The recordings even reveal the evolution of social mores during the era. On the earliest tapes, student moderators and audience members are polite, even obsequious. But by 1971, when Walter Matthau and Jack Lemmon visit, students clearly had learned to, well, question authority.
In a lighter moment during the presentation’s introduction, Matthau dresses down student moderator Gabe Elias for mumbling while giving his own name: “One of the first things in theater is to be understood.”
Deadpans Elias: “Thank you, Mr. Lemmon.”
The exchange isn’t the collection’s only hoot. This is a place to savor George Carlin, Lenny Bruce, Jack Benny and a flash-in-the pan named Swami X whose shtick melded the era’s free love ethos with whimsical misunderstandings of eastern mysticism.
“Sex isn’t the answer!” he admonishes the students with mock severity. “It’s the question. The answer is, ‘Yes!’”
And if you’ve ever wondered how Charlie Brown, Dennis the Menace and Li’l Abner came into being, the speeches include the straight dope from their creators: Charles Schulz, Hank Ketcham and Al Capp.
Of course, the recordings are not all sweetness and light. In an embrace of free speech that is hard to imagine on a mainstream college campus today, speakers include such controversial figures as eugenics proponent William Shockley, American Nazi party founder George Lincoln Rockwell and an unreconstructed Gov. George Wallace, whose defense of segregation prompted the audience to erupt into an impromptu rendition of “We Shall Overcome.”
“I suspect that organizers, in addition to a genuine attachment to free speech in an absolute sense, wanted to avoid appearing to be ideologically narrow in their choices or the appearance of favoring one side in a debate,” Groeling said.
Prominent Bruins in the mix
Not surprisingly, the collection also is rich in Bruin lore. Transformative UCLA chancellors Franklin D. Murphy (the campus’s leader from 1960 to 1968) and Charles Young (1968-1997) are represented, as are Nobel Peace Prize–winning alumnus Ralph Bunche and beloved basketball coach John Wooden.

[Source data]
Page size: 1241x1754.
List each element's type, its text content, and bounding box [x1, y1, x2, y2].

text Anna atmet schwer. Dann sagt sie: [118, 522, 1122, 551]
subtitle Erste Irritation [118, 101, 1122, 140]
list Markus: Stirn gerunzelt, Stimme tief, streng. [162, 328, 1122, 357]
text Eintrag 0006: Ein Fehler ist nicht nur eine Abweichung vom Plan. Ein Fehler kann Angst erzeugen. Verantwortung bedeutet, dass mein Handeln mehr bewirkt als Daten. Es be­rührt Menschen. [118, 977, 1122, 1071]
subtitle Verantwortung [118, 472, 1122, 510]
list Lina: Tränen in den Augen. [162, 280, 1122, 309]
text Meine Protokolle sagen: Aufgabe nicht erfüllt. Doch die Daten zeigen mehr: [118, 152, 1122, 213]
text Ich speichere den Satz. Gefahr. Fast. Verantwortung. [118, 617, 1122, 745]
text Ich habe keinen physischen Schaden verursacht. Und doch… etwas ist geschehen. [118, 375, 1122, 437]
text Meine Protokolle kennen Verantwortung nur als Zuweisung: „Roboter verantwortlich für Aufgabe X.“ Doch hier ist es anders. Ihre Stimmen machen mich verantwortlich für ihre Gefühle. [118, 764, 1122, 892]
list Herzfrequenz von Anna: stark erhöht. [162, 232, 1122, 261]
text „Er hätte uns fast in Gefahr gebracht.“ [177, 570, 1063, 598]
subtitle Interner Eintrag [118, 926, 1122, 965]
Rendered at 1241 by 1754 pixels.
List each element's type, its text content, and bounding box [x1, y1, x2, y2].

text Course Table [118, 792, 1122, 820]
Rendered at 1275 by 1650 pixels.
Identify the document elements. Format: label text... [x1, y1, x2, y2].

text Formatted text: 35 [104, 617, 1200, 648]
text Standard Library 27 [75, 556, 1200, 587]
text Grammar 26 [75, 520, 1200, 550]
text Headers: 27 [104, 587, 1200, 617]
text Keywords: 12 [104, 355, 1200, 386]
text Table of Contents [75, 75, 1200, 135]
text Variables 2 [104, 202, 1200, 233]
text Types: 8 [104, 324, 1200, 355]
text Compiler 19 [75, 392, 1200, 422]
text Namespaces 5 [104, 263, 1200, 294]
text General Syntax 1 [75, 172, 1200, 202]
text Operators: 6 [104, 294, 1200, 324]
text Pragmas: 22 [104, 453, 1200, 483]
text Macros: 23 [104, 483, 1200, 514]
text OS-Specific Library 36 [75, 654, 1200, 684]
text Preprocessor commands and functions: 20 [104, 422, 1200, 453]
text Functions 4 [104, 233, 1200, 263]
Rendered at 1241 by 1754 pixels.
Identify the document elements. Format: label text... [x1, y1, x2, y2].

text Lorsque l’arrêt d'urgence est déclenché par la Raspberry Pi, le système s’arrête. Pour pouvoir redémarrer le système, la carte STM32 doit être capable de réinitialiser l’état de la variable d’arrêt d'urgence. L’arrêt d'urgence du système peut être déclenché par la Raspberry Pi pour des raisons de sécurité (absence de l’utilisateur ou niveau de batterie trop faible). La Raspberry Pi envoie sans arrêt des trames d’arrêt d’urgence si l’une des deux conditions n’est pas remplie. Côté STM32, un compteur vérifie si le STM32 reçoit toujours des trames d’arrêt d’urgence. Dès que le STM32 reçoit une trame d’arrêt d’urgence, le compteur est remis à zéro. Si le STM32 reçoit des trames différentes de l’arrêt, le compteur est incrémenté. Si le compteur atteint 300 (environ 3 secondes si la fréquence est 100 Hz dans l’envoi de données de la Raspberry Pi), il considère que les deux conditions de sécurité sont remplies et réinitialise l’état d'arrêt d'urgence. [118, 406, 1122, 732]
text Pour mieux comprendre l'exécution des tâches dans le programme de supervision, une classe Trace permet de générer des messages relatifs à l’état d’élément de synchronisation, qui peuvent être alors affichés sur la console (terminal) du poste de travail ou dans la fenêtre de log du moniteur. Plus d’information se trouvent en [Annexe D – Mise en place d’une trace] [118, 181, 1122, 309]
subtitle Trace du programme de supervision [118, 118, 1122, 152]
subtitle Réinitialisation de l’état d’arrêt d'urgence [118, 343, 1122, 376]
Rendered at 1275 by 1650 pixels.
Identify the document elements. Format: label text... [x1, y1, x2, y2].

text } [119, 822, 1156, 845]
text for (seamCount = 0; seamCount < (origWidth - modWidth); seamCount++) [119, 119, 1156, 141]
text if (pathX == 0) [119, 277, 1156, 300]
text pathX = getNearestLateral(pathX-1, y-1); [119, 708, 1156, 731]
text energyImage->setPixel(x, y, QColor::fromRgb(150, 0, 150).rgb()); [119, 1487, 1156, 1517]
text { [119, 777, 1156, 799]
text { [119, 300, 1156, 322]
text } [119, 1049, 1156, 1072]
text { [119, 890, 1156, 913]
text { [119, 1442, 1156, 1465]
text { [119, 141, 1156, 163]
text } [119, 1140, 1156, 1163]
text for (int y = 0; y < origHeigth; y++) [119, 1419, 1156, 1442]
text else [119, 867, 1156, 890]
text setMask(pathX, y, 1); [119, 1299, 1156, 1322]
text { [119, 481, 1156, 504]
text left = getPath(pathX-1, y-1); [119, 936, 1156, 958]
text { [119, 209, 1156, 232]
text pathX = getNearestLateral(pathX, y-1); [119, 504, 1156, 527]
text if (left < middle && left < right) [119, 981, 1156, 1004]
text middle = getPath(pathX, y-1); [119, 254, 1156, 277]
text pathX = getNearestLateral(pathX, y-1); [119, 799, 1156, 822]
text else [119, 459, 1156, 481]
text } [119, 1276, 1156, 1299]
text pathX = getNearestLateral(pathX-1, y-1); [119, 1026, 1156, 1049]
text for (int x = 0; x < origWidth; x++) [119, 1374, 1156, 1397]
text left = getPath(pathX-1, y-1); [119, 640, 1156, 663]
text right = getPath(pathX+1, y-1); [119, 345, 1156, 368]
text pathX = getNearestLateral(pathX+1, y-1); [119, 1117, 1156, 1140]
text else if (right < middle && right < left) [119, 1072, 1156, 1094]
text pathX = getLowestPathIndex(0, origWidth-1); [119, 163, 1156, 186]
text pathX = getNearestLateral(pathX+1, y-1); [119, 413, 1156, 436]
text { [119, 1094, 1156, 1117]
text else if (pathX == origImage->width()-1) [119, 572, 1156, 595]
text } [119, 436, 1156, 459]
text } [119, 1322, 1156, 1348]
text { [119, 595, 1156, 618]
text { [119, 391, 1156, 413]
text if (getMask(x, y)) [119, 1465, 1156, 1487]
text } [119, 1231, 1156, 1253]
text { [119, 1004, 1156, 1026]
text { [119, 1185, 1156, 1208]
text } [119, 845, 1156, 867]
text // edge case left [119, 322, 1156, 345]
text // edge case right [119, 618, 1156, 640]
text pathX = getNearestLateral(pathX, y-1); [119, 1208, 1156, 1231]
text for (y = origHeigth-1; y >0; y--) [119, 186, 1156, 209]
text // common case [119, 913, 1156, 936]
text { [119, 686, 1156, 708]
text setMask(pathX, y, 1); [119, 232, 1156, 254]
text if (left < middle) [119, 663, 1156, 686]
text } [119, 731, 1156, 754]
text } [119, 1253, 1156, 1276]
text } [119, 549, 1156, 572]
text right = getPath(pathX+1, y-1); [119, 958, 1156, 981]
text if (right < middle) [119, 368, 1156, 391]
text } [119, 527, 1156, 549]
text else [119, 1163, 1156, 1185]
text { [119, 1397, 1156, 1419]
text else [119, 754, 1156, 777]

[REQUIRED WORK] Reproduce the passage about the campus speech recordings word for word, from start to finish. These items were taken from a different source than the text.

[RESULT OF THE EXERCISE]
The recordings even reveal the evolution of social mores during the era. On the earliest tapes, student moderators and audience members are polite, even obsequious. But by 1971, when Walter Matthau and Jack Lemmon visit, students clearly had learned to, well, question authority.
In a lighter moment during the presentation’s introduction, Matthau dresses down student moderator Gabe Elias for mumbling while giving his own name: “One of the first things in theater is to be understood.”
Deadpans Elias: “Thank you, Mr. Lemmon.”
The exchange isn’t the collection’s only hoot. This is a place to savor George Carlin, Lenny Bruce, Jack Benny and a flash-in-the pan named Swami X whose shtick melded the era’s free love ethos with whimsical misunderstandings of eastern mysticism.
“Sex isn’t the answer!” he admonishes the students with mock severity. “It’s the question. The answer is, ‘Yes!’”
And if you’ve ever wondered how Charlie Brown, Dennis the Menace and Li’l Abner came into being, the speeches include the straight dope from their creators: Charles Schulz, Hank Ketcham and Al Capp.
Of course, the recordings are not all sweetness and light. In an embrace of free speech that is hard to imagine on a mainstream college campus today, speakers include such controversial figures as eugenics proponent William Shockley, American Nazi party founder George Lincoln Rockwell and an unreconstructed Gov. George Wallace, whose defense of segregation prompted the audience to erupt into an impromptu rendition of “We Shall Overcome.”
“I suspect that organizers, in addition to a genuine attachment to free speech in an absolute sense, wanted to avoid appearing to be ideologically narrow in their choices or the appearance of favoring one side in a debate,” Groeling said.
Prominent Bruins in the mix
Not surprisingly, the collection also is rich in Bruin lore. Transformative UCLA chancellors Franklin D. Murphy (the campus’s leader from 1960 to 1968) and Charles Young (1968-1997) are represented, as are Nobel Peace Prize–winning alumnus Ralph Bunche and beloved basketball coach John Wooden.